PROBLEM DESCRIPTION
Filter the lines below, copying only those with the string "sqrt".

BEGIN TASK INPUTS

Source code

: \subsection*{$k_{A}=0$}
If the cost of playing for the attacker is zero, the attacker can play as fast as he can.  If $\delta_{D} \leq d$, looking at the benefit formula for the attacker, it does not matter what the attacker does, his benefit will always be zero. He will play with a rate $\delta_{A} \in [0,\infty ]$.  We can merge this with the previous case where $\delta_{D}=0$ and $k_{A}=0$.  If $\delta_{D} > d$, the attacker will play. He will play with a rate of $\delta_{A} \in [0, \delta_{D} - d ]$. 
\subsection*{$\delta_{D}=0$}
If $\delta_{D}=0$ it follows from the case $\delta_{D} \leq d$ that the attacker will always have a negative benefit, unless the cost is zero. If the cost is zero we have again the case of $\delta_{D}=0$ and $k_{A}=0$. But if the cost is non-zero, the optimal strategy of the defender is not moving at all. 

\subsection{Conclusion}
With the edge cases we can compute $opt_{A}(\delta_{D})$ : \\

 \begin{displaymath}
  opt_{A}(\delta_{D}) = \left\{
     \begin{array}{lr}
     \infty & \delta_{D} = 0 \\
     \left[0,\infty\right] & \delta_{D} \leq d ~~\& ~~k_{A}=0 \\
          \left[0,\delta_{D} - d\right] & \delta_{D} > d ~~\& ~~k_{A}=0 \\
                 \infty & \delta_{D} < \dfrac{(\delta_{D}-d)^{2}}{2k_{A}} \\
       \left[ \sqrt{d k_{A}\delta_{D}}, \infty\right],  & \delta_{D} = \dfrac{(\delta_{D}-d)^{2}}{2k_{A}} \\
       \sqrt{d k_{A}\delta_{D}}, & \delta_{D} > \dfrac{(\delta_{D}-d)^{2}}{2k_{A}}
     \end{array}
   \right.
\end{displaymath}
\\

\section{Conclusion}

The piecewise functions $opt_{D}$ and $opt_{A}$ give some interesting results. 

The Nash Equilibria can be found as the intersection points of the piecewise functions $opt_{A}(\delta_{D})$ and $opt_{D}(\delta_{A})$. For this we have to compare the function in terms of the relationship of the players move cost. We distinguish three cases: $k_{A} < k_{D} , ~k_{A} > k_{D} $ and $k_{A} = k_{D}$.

END TASK INPUTS
BEGIN TASK INPUTS

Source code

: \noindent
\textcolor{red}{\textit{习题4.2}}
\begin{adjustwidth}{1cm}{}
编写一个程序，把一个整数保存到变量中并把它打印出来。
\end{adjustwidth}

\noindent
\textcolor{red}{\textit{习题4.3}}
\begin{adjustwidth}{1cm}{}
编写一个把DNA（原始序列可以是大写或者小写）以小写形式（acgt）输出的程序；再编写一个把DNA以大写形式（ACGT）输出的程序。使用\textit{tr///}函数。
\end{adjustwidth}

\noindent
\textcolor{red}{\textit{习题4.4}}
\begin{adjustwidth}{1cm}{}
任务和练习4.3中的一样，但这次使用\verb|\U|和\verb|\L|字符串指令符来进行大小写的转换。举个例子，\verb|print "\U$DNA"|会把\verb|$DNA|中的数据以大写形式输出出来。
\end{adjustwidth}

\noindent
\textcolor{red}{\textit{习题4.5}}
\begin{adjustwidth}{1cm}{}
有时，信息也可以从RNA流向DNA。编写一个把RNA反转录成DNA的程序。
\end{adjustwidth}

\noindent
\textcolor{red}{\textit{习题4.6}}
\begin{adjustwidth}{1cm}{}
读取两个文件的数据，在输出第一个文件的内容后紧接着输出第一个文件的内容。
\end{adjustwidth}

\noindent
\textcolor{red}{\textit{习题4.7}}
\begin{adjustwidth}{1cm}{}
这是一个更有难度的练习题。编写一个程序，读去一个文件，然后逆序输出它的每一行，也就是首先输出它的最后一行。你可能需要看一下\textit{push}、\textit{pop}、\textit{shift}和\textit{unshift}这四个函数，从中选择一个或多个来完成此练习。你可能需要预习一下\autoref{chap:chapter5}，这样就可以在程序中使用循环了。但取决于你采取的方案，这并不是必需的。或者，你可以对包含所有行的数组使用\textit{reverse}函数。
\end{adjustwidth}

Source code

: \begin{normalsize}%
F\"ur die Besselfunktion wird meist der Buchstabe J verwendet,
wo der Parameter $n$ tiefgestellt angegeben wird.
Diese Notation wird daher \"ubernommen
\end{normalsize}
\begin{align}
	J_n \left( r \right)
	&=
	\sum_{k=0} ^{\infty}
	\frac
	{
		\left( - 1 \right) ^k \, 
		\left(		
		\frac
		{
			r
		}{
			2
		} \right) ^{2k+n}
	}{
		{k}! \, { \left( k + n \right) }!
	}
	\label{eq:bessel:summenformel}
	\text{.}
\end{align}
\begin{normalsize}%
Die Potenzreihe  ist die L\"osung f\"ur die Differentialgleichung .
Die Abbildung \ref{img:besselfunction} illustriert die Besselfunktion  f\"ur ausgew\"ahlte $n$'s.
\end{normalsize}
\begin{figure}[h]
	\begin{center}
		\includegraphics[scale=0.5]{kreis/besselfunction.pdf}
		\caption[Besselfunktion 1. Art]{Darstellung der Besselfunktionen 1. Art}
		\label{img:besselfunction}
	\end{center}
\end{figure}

END TASK INPUTS
BEGIN TASK INPUTS

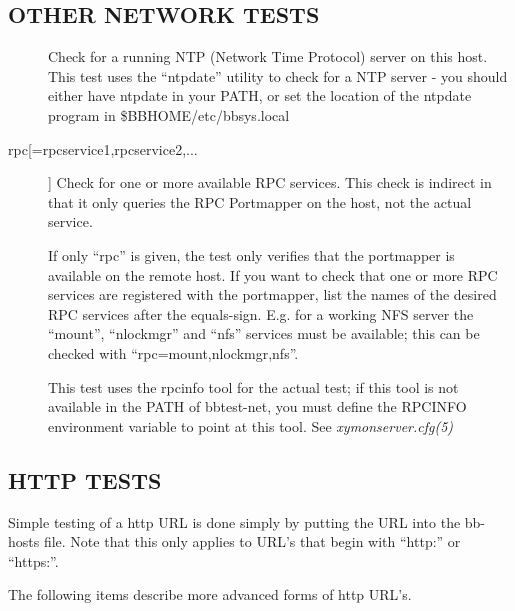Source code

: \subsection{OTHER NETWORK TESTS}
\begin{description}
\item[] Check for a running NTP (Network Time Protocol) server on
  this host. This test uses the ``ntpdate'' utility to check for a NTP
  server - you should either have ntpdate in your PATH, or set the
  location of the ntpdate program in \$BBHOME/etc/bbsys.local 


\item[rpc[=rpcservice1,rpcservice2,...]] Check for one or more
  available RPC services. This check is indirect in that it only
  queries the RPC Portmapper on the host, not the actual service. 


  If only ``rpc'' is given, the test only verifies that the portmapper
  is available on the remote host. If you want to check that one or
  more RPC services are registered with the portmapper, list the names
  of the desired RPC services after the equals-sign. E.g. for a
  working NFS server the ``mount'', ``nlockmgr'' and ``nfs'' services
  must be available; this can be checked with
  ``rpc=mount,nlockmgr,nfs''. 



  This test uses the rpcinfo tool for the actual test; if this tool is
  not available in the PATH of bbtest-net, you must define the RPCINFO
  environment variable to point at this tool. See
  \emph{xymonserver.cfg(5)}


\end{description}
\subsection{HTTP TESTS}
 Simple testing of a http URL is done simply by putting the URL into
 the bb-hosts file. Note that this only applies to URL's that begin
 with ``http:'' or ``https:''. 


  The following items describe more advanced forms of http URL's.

END TASK INPUTS

SOLVED EXERCISE
       \left[ \sqrt{d k_{A}\delta_{D}}, \infty\right],  & \delta_{D} = \dfrac{(\delta_{D}-d)^{2}}{2k_{A}} \\
       \sqrt{d k_{A}\delta_{D}}, & \delta_{D} > \dfrac{(\delta_{D}-d)^{2}}{2k_{A}}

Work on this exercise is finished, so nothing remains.